As the scientific literature on "viruses" makes clear, viruses can prompt a powerful inflammatory/"immune system" response, which in turn can do the actual damage, and which can also make the body susceptible to various "pathogens" that are not normally problematic. There is really no debate on this subject, though some "experts" seem to be blissfully unaware of it (and these people might be best be referred to as crude germ theory adherents). A "retrovirus" is not something that can do this (except perhaps when cells are subjected to un-natural laboratory conditions), but instead is activated by it (if one believes this phenomenon should be termed a "virus"). It may be that "retroviruses" evolved into "real viruses" (that is, agents capable of "infecting" cells), but the point is that in light of what is known, real damage cannot be done by a "retrovirus" to a person who is in good health - there is no known, nor plausible explanation for such a claim. The entire concept is illogical, because "retroviral" phenomenona is found in cells that are under great stresses, and while a person may appear healthy to others for a while, at some point the powerful stressors will cause what most people think of as "disease." Thus, the all-too-common mistake of concluding that effect was cause was made by many of the early "HIV/AIDS" investigators.

Not all of these investigators, however, have (consciously or otherwise) decided to accept the mainstream model of the "disease" and attempted to fit the evidence into the model, even when it is clearly contradictory. For example, one group's findings are consistent with Cunliffe's view:

"It is likely that suppression of cytotoxic T-lymphocyte function has evolved as a mechanism to control the immunopathological damage that can occur as a consequence of cytolytic killing by CD8+ T cells. For example, in the mouse model for hepatitis B infection CD8+ T cells exhibit virus control via gamma interferon and tumor necrosis factor alpha production without causing the liver tissue destruction that would result from active cytolysis (18). In human immunodeficiency virus infections, the down-regulation of perforin in virus-specific CD8+ T cells from gut-associated lymphoid tissue may be a mechanism to protect the integrity of the rectal mucosa from cytotoxic T-lymphocyte activity..."

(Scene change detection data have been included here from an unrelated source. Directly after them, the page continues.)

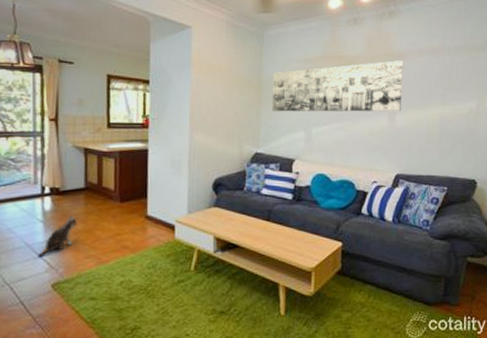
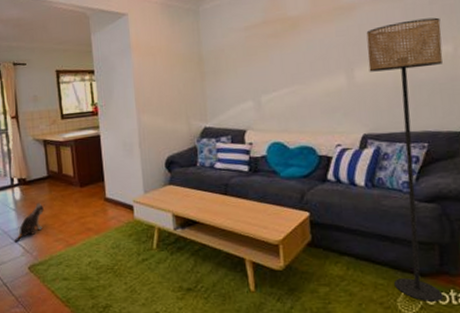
wall art: present [272,60,404,112] -> none [213,12,360,84]
floor lamp: none [406,75,470,327] -> present [366,17,444,301]

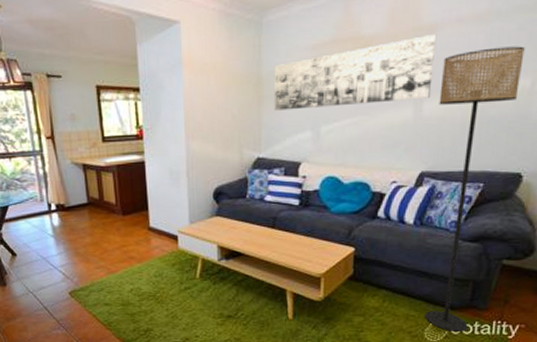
plush toy: present [14,202,46,243] -> none [53,229,86,269]
wall art: none [213,12,360,84] -> present [275,35,437,111]

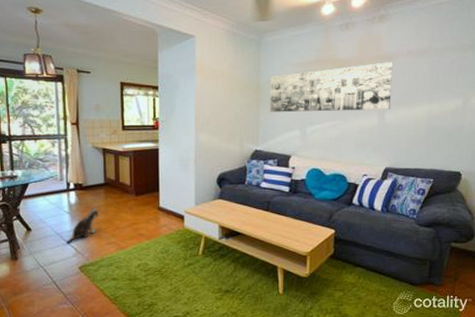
plush toy: none [53,229,86,269] -> present [66,207,101,244]
floor lamp: present [425,46,525,332] -> none [393,75,457,305]

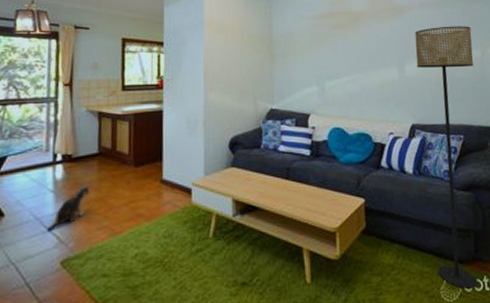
wall art: present [270,62,394,113] -> none [284,14,410,67]
floor lamp: none [393,75,457,305] -> present [415,26,479,289]

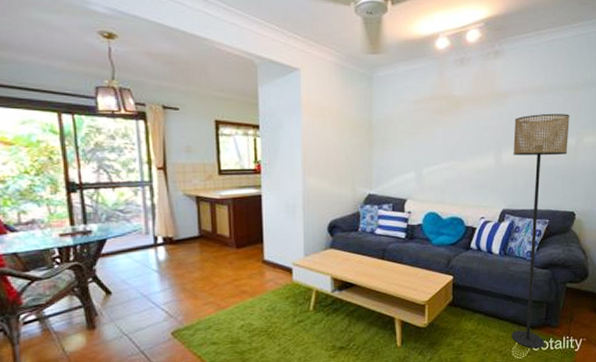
plush toy: present [47,183,92,232] -> none [155,263,195,307]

Ironically, and sadly, the "medications" many "HIV/AIDS patients" are given result in just such damage - damage that the body possesses mechanisms to prevent in this situation.

Source: Journal of Virology, August 2005, p. 10619-10626, Vol. 79, No. 16

"CD8+ T-Cell Dysfunction due to Cytolytic Granule Deficiency in Persistent Friend Retrovirus Infection."

Gennadiy Zelinskyy,1 Shelly J. Robertson,2 Simone Schimmer,1 Ronald J. Messer,2 Kim J. Hasenkrug,2, and Ulf Dittmer1.